### WORK ITEM
Rewrite everything from "During the course, students" down to "care at home." in the Teesside paramedic degree text, swapping "placements" for "clinical rotations".

### DOCUMENT TEXT
=-=-=

University Alliance > Our Work > Public Sector Workforce > Teesside University: A Unique Entry Level Paramedic Degree

Teesside University: A Unique Entry Level Paramedic Degree

Teesside University’s BSc (Hons) Paramedic Practice degree is unique in that it offers an entry-level qualification for students who do not necessarily have any prior experience of paramedic work. It has been developed as a professional qualification to provide for the future needs of the paramedic profession, allowing graduates to pursue their career as paramedics in organisations across the NHS.

The degree, which welcomed its first students on 2014, was developed to reflect a growing desire for a more academic approach and a broader skills base in paramedic training. This three-year course therefore not only considers trauma and critical emergencies but takes a more holistic approach, looking at the many different arenas in which a 21st century paramedic needs to work including GP surgeries and emergency departments.

During the course, students spend time on placements in GP surgeries and hospitals as well as ambulances to learn the core skills of how to assess, manage, treat and refer patients. They also learn how to make decisions such as whether a patient can remain at home or be sent to hospital or referred to another healthcare professional in the community to continue their care at home.

In Short:

  • The degree was developed by stakeholders including NHS employers, current practitioners and the College of Paramedics.
  • All graduates will be eligible for registration with the Health and Care Professions Council, the professional regulator for paramedics.
  • Teesside University’s School of Health & Social Care has equipped classrooms with state-of-the-art equipment, including a fully equipped ambulance.
  • 50 students per year study on the degree course.

Programme Leader Mark Nevins said: ‘We’ve worked closely with the regulatory body and wider professional partners to develop a degree which will prepare paramedics who are fit for the future needs of the profession.

‘Skills training is, naturally, very important and trauma training still plays a key role but with more care being required to be delivered at home and the increased demands on Emergency Departments our students are getting the broadest based experience to meet those challenges ahead.

‘However, with this degree we also wanted to look at the theory of being a paramedic and explore professional issues such as care and compassion and putting the service users first.’

=-=-=

### PROVIDED INFORMATION
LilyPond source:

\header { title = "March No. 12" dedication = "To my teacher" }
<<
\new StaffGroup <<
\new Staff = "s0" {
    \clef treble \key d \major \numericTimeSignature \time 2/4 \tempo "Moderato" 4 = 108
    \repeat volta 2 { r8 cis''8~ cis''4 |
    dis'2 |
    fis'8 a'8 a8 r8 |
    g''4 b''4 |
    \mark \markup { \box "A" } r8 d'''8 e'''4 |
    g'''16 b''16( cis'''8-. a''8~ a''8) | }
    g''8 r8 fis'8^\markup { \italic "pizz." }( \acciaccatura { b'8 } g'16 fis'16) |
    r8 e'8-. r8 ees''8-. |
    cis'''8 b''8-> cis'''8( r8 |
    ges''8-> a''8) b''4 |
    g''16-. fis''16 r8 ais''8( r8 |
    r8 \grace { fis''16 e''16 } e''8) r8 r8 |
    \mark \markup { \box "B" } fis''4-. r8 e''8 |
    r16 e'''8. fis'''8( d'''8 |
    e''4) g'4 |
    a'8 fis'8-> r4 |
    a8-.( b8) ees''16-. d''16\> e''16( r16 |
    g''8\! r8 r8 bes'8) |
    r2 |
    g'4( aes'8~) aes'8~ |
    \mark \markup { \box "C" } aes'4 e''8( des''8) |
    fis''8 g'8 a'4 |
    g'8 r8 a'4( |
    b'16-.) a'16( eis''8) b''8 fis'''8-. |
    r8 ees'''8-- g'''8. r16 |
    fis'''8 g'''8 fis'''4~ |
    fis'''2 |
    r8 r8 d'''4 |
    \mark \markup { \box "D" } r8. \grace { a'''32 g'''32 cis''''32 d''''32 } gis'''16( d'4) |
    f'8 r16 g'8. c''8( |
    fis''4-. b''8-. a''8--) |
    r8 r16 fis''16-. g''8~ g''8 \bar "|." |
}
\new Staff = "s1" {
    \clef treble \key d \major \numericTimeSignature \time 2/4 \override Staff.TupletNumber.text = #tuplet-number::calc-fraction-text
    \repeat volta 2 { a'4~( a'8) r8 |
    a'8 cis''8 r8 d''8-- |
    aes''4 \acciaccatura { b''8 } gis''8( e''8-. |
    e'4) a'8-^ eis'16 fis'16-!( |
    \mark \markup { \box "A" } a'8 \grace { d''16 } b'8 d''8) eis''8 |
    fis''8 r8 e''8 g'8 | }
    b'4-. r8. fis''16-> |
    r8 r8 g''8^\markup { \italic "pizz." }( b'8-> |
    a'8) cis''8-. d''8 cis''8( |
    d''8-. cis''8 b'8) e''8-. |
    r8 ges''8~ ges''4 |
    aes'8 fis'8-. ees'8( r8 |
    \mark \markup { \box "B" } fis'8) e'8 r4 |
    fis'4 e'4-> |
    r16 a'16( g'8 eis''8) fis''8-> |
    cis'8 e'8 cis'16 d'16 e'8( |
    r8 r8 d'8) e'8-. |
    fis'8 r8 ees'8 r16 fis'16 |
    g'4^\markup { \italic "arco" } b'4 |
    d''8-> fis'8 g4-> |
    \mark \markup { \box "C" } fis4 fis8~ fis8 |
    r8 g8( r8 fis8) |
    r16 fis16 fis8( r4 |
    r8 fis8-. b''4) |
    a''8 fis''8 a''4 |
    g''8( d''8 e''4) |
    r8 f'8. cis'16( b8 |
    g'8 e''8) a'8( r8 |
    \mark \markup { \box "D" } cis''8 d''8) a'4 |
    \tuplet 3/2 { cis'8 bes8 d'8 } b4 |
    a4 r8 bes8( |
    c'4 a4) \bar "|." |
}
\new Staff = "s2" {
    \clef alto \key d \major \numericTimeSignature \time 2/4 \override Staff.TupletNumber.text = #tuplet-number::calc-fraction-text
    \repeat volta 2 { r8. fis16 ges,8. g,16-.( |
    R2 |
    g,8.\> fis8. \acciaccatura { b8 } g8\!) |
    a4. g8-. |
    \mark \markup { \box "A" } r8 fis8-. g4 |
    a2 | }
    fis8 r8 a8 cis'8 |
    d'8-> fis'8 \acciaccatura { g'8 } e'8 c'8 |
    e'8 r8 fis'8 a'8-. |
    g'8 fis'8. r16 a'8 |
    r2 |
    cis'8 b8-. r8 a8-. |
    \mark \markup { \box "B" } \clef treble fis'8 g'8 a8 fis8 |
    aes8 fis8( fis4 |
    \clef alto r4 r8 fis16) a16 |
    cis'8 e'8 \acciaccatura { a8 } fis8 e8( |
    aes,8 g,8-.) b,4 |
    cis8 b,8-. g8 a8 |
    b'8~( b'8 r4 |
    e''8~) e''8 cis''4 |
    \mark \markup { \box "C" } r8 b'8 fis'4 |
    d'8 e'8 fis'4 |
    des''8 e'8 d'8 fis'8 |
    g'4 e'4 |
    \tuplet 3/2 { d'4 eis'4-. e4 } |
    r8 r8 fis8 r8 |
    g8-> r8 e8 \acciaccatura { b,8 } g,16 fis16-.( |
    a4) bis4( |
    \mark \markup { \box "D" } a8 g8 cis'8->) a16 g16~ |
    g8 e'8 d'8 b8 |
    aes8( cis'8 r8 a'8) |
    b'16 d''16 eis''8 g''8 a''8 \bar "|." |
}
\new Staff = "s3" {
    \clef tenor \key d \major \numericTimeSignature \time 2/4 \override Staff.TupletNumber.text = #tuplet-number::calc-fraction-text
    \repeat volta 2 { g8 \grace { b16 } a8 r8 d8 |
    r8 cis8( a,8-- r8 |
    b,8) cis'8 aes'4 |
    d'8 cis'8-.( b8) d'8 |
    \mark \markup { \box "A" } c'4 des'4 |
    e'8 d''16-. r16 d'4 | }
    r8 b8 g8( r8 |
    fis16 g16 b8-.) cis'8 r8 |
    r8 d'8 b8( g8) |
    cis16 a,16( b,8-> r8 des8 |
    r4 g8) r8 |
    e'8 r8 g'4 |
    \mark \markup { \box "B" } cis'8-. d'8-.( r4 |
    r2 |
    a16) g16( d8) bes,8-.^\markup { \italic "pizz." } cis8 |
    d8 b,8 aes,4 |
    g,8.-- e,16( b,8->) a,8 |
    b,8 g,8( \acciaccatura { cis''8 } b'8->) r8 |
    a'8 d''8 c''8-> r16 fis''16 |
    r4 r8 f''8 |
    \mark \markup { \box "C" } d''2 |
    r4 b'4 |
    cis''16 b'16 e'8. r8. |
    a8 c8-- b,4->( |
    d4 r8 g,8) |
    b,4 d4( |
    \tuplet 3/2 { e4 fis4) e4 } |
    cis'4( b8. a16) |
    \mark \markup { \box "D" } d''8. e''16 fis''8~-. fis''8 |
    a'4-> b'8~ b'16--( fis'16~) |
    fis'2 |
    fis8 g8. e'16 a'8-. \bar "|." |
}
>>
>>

=-=-=

### ANSWER SPACE
During the course, students spend time on clinical rotations in GP surgeries and hospitals as well as ambulances to learn the core skills of how to assess, manage, treat and refer patients. They also learn how to make decisions such as whether a patient can remain at home or be sent to hospital or referred to another healthcare professional in the community to continue their care at home.